■ **Items listed in a dataset**:
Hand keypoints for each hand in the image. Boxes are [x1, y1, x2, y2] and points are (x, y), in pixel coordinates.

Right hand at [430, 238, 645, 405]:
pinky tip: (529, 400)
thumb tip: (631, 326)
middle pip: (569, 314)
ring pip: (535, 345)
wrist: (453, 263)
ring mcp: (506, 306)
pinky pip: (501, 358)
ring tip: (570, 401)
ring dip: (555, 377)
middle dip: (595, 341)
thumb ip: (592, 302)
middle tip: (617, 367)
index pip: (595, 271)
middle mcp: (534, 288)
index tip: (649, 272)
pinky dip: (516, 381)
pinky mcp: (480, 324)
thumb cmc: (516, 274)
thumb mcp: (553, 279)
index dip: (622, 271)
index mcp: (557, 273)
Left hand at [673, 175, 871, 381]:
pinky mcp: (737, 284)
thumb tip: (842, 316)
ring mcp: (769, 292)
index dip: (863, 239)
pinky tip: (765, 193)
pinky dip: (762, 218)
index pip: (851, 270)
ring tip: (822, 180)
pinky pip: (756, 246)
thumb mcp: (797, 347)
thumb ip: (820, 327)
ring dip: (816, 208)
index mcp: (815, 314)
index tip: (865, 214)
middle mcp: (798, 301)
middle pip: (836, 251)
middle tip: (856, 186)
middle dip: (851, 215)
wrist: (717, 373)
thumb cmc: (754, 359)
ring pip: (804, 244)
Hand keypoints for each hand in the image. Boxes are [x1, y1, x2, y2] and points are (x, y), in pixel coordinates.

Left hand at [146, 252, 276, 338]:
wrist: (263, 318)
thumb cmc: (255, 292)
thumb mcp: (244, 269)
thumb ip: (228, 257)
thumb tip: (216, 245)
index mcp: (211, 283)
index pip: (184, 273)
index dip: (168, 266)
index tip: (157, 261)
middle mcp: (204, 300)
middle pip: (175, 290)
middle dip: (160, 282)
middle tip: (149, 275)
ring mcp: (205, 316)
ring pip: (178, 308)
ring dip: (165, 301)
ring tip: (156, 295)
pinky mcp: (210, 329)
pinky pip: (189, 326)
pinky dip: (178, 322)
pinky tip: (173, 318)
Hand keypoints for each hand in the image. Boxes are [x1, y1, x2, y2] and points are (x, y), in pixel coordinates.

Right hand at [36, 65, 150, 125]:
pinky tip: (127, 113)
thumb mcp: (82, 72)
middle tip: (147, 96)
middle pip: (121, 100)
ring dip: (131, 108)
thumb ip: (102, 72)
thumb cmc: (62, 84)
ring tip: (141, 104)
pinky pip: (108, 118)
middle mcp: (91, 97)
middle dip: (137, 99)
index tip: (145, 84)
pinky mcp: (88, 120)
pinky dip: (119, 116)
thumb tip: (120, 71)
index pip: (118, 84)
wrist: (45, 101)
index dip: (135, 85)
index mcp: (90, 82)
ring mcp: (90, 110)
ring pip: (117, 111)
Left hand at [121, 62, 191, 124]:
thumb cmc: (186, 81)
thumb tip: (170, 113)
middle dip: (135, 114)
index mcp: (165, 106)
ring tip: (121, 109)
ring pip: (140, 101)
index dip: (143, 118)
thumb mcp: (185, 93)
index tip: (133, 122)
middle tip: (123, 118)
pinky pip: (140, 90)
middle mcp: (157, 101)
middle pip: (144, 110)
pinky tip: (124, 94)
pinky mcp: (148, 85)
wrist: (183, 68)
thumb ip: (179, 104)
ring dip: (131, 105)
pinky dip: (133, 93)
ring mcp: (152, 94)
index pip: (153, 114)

■ **YOUR OBJECTIVE**:
When you retype the entries above, keep every line identical to the source.

■ **SOLUTION**:
Hand keypoints for each hand in the image. Boxes are [x1, y1, x2, y2] and points are (x, y), in pixel coordinates.

Right hand at [430, 238, 645, 405]:
pinky tip: (529, 400)
thumb tip: (631, 326)
middle pip: (569, 314)
ring pip: (535, 345)
wrist: (453, 263)
ring mcp: (506, 306)
pinky pip: (501, 358)
ring tip: (570, 401)
ring dip: (555, 377)
middle dip: (595, 341)
thumb ip: (592, 302)
middle tip: (617, 367)
index pip: (595, 271)
middle mcp: (534, 288)
index tip: (649, 272)
pinky dip: (516, 381)
pinky mcp: (480, 324)
thumb cmc: (516, 274)
thumb mcp: (553, 279)
index dip: (622, 271)
index mcp: (557, 273)
Left hand at [673, 175, 871, 381]:
pinky mcp: (737, 284)
thumb tip: (842, 316)
ring mcp: (769, 292)
index dip: (863, 239)
pinky tip: (765, 193)
pinky dip: (762, 218)
index pip: (851, 270)
ring tip: (822, 180)
pinky pip: (756, 246)
thumb mcp: (797, 347)
thumb ip: (820, 327)
ring dip: (816, 208)
index mcp: (815, 314)
index tip: (865, 214)
middle mcp: (798, 301)
middle pip: (836, 251)
middle tip: (856, 186)
middle dip: (851, 215)
wrist: (717, 373)
thumb cmc: (754, 359)
ring pip: (804, 244)
Hand keypoints for each hand in the image. Boxes are [x1, y1, x2, y2] and points are (x, y), in pixel coordinates.

Left hand at [146, 252, 276, 338]:
wrist: (263, 318)
thumb cmc: (255, 292)
thumb mcp: (244, 269)
thumb ip: (228, 257)
thumb tip: (216, 245)
index mcp: (211, 283)
index pip: (184, 273)
index dip: (168, 266)
index tip: (157, 261)
middle mcp: (204, 300)
middle pip: (175, 290)
middle dip: (160, 282)
middle tip: (149, 275)
ring mcp: (205, 316)
ring pip: (178, 308)
ring dip: (165, 301)
ring tip: (156, 295)
pinky mcp: (210, 329)
pinky pip: (189, 326)
pinky dip: (178, 322)
pinky tip: (173, 318)
Hand keypoints for each hand in the image. Boxes are [x1, y1, x2, y2] and points are (x, y), in pixel coordinates.

Right hand at [36, 65, 150, 125]:
pinky tip: (127, 113)
thumb mcp: (82, 72)
middle tip: (147, 96)
middle pip: (121, 100)
ring dip: (131, 108)
thumb ip: (102, 72)
thumb cmc: (62, 84)
ring tip: (141, 104)
pinky pip: (108, 118)
middle mcp: (91, 97)
middle dip: (137, 99)
index tip: (145, 84)
pinky mcp: (88, 120)
pinky dip: (119, 116)
thumb tip: (120, 71)
index pip: (118, 84)
wrist: (45, 101)
index dip: (135, 85)
index mcp: (90, 82)
ring mcp: (90, 110)
ring pip: (117, 111)
Left hand at [121, 62, 191, 124]:
thumb cmc: (186, 81)
thumb tip: (170, 113)
middle dip: (135, 114)
index mcp: (165, 106)
ring tip: (121, 109)
ring pip: (140, 101)
index dip: (143, 118)
thumb mcp: (185, 93)
index tip: (133, 122)
middle tip: (123, 118)
pinky pip: (140, 90)
middle mcp: (157, 101)
middle pip: (144, 110)
pinky tip: (124, 94)
pinky mcp: (148, 85)
wrist: (183, 68)
thumb ip: (179, 104)
ring dip: (131, 105)
pinky dip: (133, 93)
ring mcp: (152, 94)
index pip: (153, 114)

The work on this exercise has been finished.